▶ Assignment 1:
Answer these questions using the Walter Okullu profile:
(a) Where was Walter raised?
(b) How many hens did he build up from the one hen his cousin gave him?
(c) For which district does he serve as an agricultural officer?
▶ Assignment 2: List every Bible reading that Walter cites in the Walter Okullu profile.
▶ Assignment 3: Quote the Walter Okullu profile word for word, starting at "- Nationally, given" and ending at "community cannot access.".

▶ Passage shown:
++++++++++
Walter Okullu is Field of Hope’s inaugural Ugandan scholarship recipient. A long-time friend and trainer of Field of Hope, we are beyond excited to witness and encourage his development!
Walter with Mike Hafner, Co-Founder and Executive Director.
Walter was raised in Aduku of Apac District in Northern Uganda. He was the first-born of seven (all boys but one!), and his family accommodated five other relatives along with both of his parents. In Walter’s words, his family was “God-fearing and church active”. His father is retired from teaching secondary school (high school) and now works in the church and on the farm. Walter said he was younger than most of his cousins, who lived with him, but he was very active with them in football (soccer) and church. He also was fond of scientific innovations.
“Given the extended family together with the little financial resources, it was hard to balance education and other basic needs for the family. But my parents, being so passionate about education, figured out how to ensure everyone studied with the meager resources they earned. This meant all the financial resources went towards education. However, one means that bailed us out was farming. This meant we could have food all year round, and the surplus could be sold to meet other essential needs in the family. This allowed my relatives and me to study all through to the college level. Nevertheless, we would always be involved in garden work during off-school time, even at this young age.”
Walter said that seeing his parents providing for his cousins and relatives gave him “an understanding and appreciation of different people, not necessarily my own blood brothers or sisters…” This gave him a “heart of sharing and the belief that everyone has a right to living a fair life.” This fair life, though, was only made possible through agriculture. A fair life means having access to food, and food could only be made available through agriculture.
“With farming providing that much support in our family, everyone, including me, came to appreciate that it was at leveled terms with the job my father was doing, since both were a means of living. This made me appreciate and treat agriculture as my bread earner. Every garden work from land preparation to harvesting I was part of.”
Walter invested in agriculture early on. After receiving one hen from his cousin, he multiplied that to 60 hens. He then traded those hens for goats, a profitable business in Uganda. Walter now serves as an agricultural officer for the Dokolo District. He also works for Field of Hope as an agricultural trainer. When asked where his passion for agriculture comes from, he responded:
“I would attribute (my passion) to many factors:
- First and foremost, God tells us a lot about agriculture in these readings: Proverbs 20:4, Deuteronomy 28:8, 28:12, Genesis 1:11-12.
- I come from an agricultural background where it is the sole earner for most of the community members, including my family. In fact, my late grandfather was an agricultural officer who instilled that discipline in our family.
- From my parents: they struggled with us due to the little resources they had. I started appreciating right from a very young age that agriculture is just not for food but a means of living. So many people are not having formal jobs, but from my family experience, I know for as long as one can go into agriculture, he can live a happy life.
- Nationally, given the fact that there are few extension officers in the country compared to the number of farmers, it makes me feel compelled to bridge this gap of lack of extension services that our rural community cannot access.
- The change in global peace. There is a lot of war in the world. It is so touching to see children, adults, mothers starving, due to these insecurities, which can’t allow them to farm or have access to food, and yet this is a basic need. I feel indebted to do something about this, but neither do I have the means to go and fight to bring these to an end nor traverse the world to distribute food aid to them. But, hey, I can help increase production and improve the standard of farm products that can contribute to the overall global food requirements that may help cater for the refugees, as well.”
++++++++++
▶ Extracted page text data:

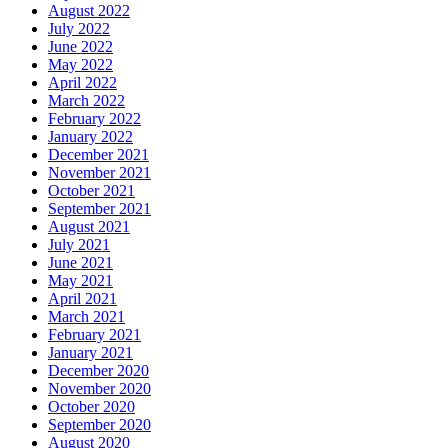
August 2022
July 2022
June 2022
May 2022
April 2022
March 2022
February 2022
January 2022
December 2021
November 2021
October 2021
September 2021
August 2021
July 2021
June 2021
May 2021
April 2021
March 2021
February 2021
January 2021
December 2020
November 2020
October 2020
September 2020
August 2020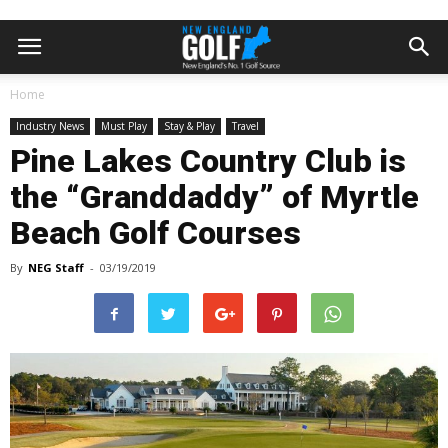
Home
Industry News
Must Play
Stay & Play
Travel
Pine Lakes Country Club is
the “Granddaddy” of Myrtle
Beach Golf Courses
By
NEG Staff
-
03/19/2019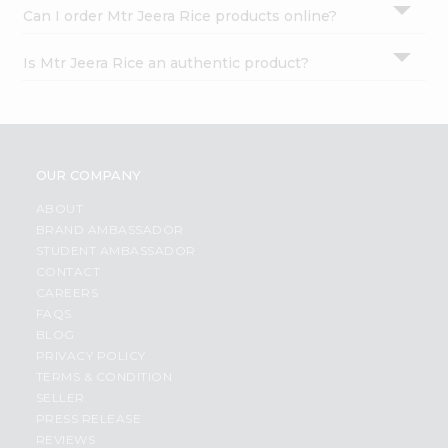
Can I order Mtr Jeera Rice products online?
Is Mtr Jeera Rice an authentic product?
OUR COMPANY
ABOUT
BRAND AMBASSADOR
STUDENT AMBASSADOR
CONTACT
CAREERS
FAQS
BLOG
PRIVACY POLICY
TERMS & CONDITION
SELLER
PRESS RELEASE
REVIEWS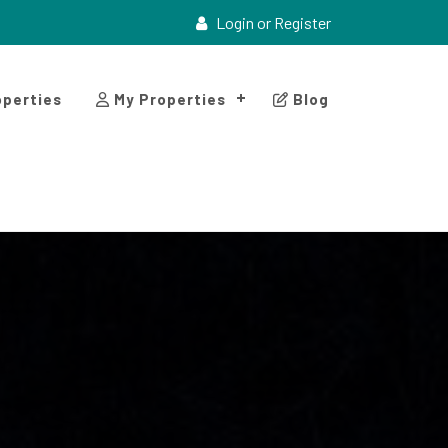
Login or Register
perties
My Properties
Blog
++++++++++
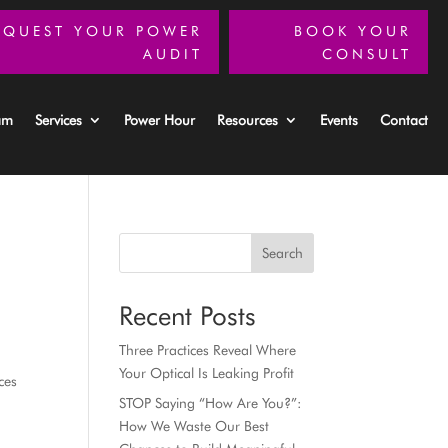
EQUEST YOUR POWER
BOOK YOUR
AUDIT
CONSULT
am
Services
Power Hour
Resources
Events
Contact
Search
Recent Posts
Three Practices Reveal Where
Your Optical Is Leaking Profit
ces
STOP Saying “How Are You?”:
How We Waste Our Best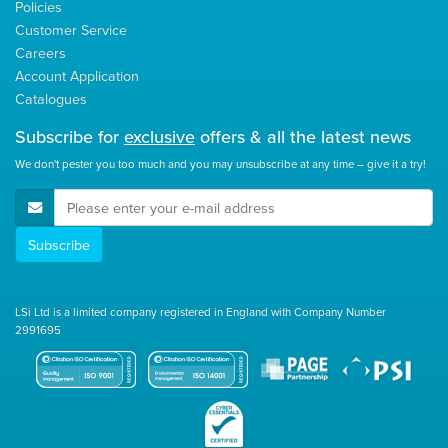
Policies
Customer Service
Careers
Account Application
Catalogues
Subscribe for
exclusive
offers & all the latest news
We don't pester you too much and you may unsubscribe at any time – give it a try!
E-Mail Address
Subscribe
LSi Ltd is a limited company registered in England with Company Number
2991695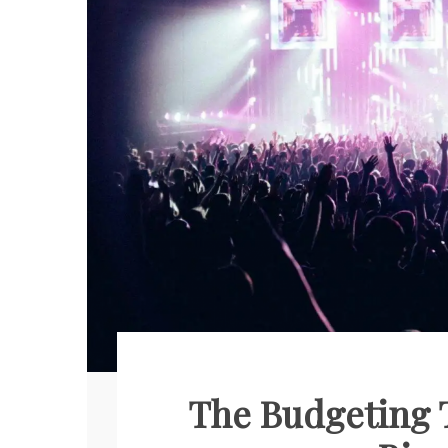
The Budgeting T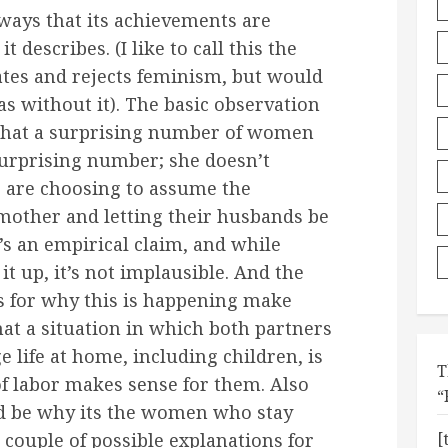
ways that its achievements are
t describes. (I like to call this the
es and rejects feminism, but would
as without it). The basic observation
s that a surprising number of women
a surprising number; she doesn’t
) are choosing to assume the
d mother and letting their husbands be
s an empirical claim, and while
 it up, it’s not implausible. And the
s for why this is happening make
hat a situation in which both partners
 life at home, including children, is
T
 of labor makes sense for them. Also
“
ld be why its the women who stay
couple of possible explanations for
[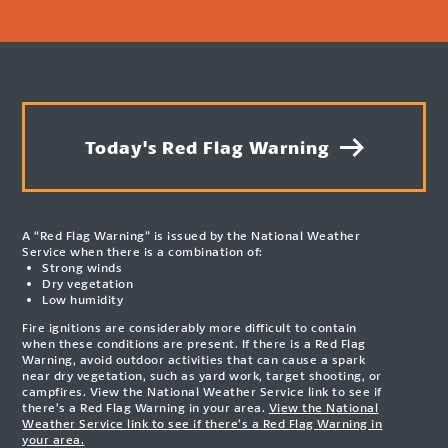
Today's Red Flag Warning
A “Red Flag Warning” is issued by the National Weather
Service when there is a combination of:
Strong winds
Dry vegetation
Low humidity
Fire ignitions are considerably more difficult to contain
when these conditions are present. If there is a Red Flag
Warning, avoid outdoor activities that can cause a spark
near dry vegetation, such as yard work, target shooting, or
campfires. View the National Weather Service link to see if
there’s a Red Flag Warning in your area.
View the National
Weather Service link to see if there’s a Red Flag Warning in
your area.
++++++++++
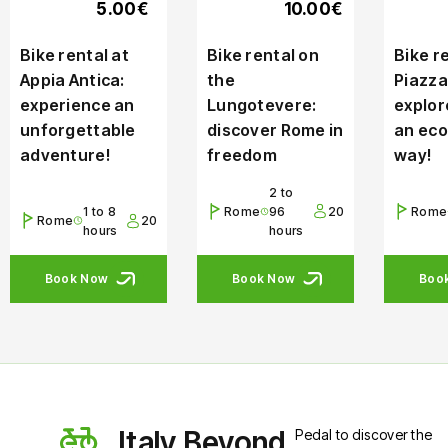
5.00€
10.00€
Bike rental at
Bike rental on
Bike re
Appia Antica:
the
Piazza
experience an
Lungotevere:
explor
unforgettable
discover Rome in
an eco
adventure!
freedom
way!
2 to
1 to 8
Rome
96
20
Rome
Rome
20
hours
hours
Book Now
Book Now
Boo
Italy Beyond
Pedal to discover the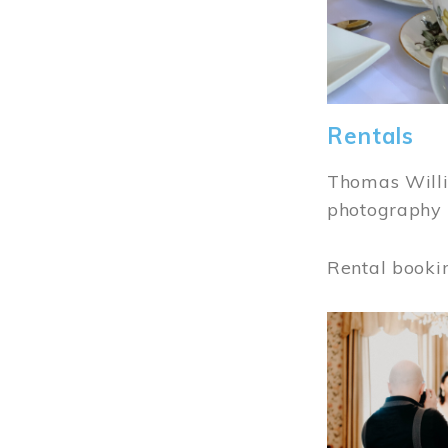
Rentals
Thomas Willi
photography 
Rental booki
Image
++++++++++
▶ Output 1:
(a) Aduku of Apac District in Northern Uganda
(b) 60 hens
(c) The Dokolo District

▶ Output 2:
- Proverbs 20:4
- Deuteronomy 28:8
- Deuteronomy 28:12
- Genesis 1:11-12

▶ Output 3:
- Nationally, given the fact that there are few extension officers in the country compared to the number of farmers, it makes me feel compelled to bridge this gap of lack of extension services that our rural community cannot access.